By Gavin Boyle
After announcing plans for a split six months ago, Warner Bros. Discovery (WBD) finally released a list that outlines exactly how its assets will be distributed when it divides into two distinct companies.
“By operating as two distinct and optimized companies in the future, we are empowering these iconic brands with the sharper focus and strategic flexibility they need to compete most effectively in today’s evolving media landscape,” said WBD CEO David Zaslav.
Zaslav will continue as CEO for the streaming and studio business that will emerge from the split whose assets will include Max, HBO’s linear TV channels, TNT Sports International, Warner Bros. Motion Picture Group, DC Studios, Warner Bros. Television Group, Warner Bros. Games, and studio production facilities in the U.K.
Meanwhile, the yet-to-be-named TV company will be led by Gunnar Wiedenfels, a CFO at WDB. This company’s assets will include TNT, TBS, OWN, HGTV, Discovery Channel, Cartoon Network, CNN, TNT Sports — which has rights to the MLB, the NHL, NCAA Men’s basketball, NCAA Big 12 football, Bleacher Report and Golf Digest.

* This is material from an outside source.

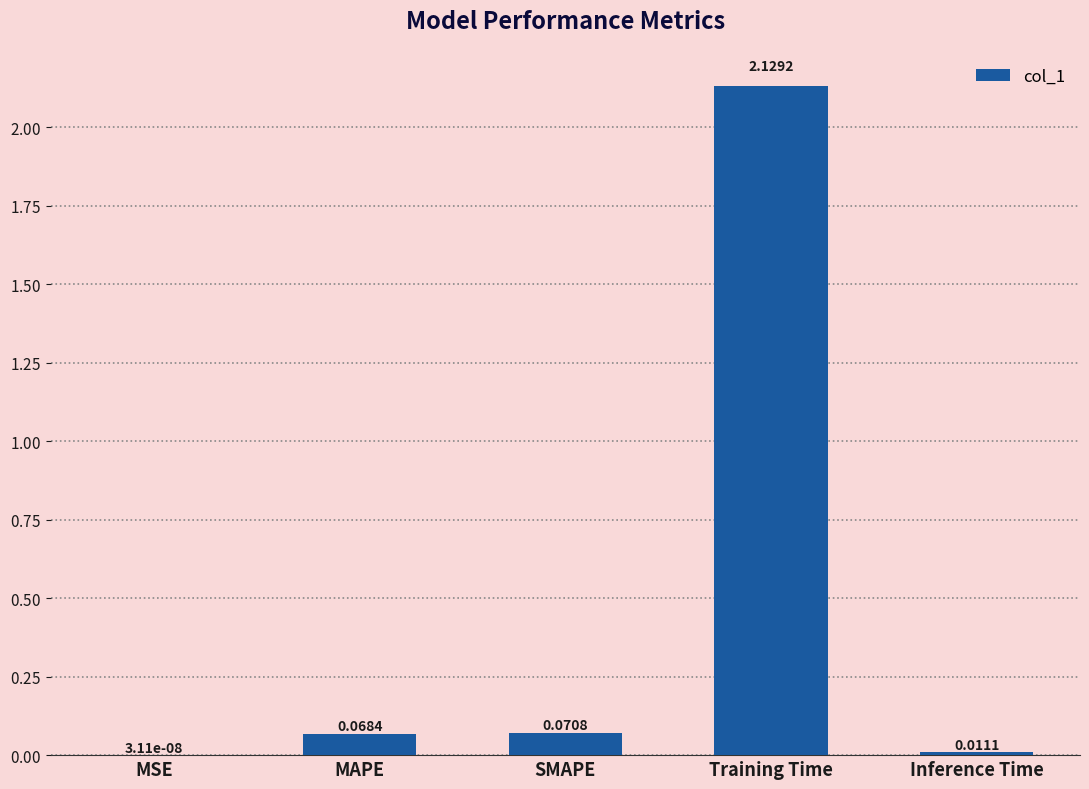

How many distinct data groups are displayed?

1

The TV company will also take on the majority of the company’s debt which sits at $34 billion at the end of Q1 2025, however, the streaming and studio company will not come away debt free.
As linear TV continues to struggle in the streaming era, many experts believe that the WBD split will not be the last, especially as it is a vehicle to shed debt and shelter companies’ more valuable assets from potential bankruptcy. In WBD’s case, the TV company could easily go under without any effect on the streaming and studio business.

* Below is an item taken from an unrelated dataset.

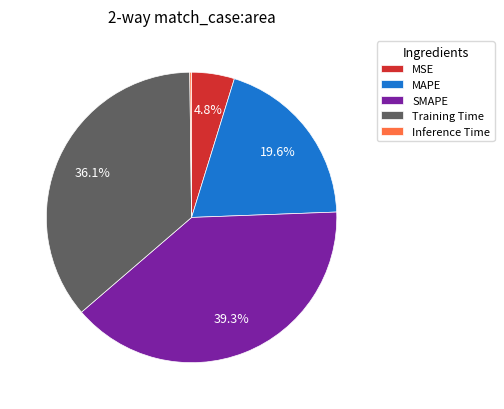

Is SMAPE the majority of the pie?

No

Related: Warner Bros. Discovery to Split TV and Movie Business
“There’ll be a great shedding first, and then there’ll be a reconnecting of other things,” predicted Starz CEO Jeff Hirsch. “A lot of [companies] are inward-looking and trying to figure out who they are and what they do well. Once they figure that out, then I think they’ll shed assets.”
Comcast has already signaled plans for a similar split, but Disney has been adamant that its linear TV assets are not a burden. Meanwhile, Zaslav is resolved that WDB’s split is not setting the TV side up for failure; rather it will free it to make more aggressive moves that would not otherwise be possible.
“Since the combination that created Warner Bros. Discovery, we have transformed our business and improved our financial position while providing world class entertainment to global audiences,” Zaslav said last December.
“We continue to prioritize ensuring our global linear networks business is well positioned to continue to drive free cash flow, while our streaming and studios business focuses on driving growth by telling the world’s most compelling stories,” he continued. “Our corporate structure better aligns our organization and enhances our flexibility with potential strategic opportunities across an evolving media landscape, help us build on our momentum and create opportunities as we evaluate all avenues to deliver significant shareholder value.”
There is some truth to the fact that splits like this could help save linear TV as it enables these linear TV companies to potentially merge together in the future, something that would never be possible if they stayed with their larger companies.
The WBD split is expected to be finalized by the middle of 2026.